Dr. Yona Lunsky is the Director of the Azriei Centre for Adult Neurodevelopmental Disabilities and Mental Health and the Health Care Access Research and Developmental Disabilities (H-CARDD) Program at The Centre for Addiction and Mental Health in Toronto, Canada. For decades, her research has focused on the mental health needs of individuals with developmental disabilities and their families.
Yona: I’m a daughter, sister, wife, and mother to three children. My relationship to caregiving started early on with my sister who has a developmental disability. She’s three years older than me; we grew up together until I moved out when she was in her early 20s. I’m actively involved in her life today, and as she and my parents age I have become more involved in caregiving.
More recently, I helped care for another sister who had an intensive cancer experience. She died four years ago. I’d say that the time I spent supporting her in her illness along with my other sister really helped me garner a good bit of healthcare experience, and a deeper understanding of what it is like to be a caregiver.

──────

Your objective >> Reproduce the passage from the text about Dr. Yona Lunsky between "Yona: I’m a" and "involved in caregiving.", inclusive.

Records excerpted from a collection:
──────

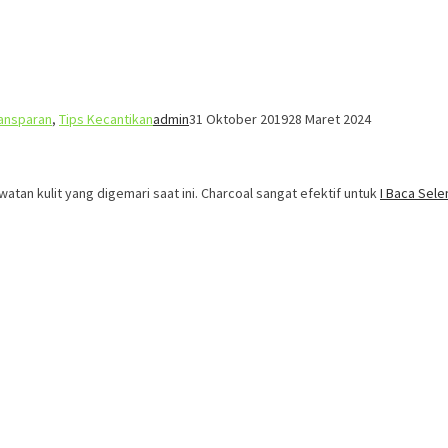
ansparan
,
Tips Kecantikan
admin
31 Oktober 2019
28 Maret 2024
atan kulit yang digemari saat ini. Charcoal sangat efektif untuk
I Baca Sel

──────

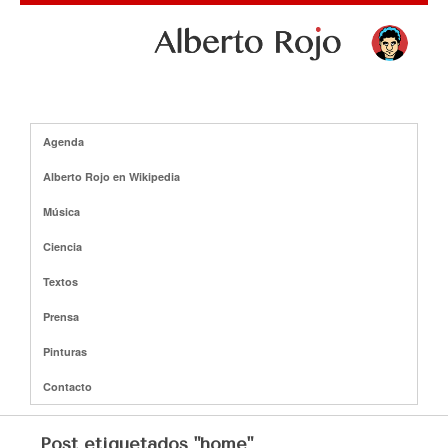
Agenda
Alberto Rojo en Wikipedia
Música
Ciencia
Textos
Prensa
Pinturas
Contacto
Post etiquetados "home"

──────

Solution for this task >>
Yona: I’m a daughter, sister, wife, and mother to three children. My relationship to caregiving started early on with my sister who has a developmental disability. She’s three years older than me; we grew up together until I moved out when she was in her early 20s. I’m actively involved in her life today, and as she and my parents age I have become more involved in caregiving.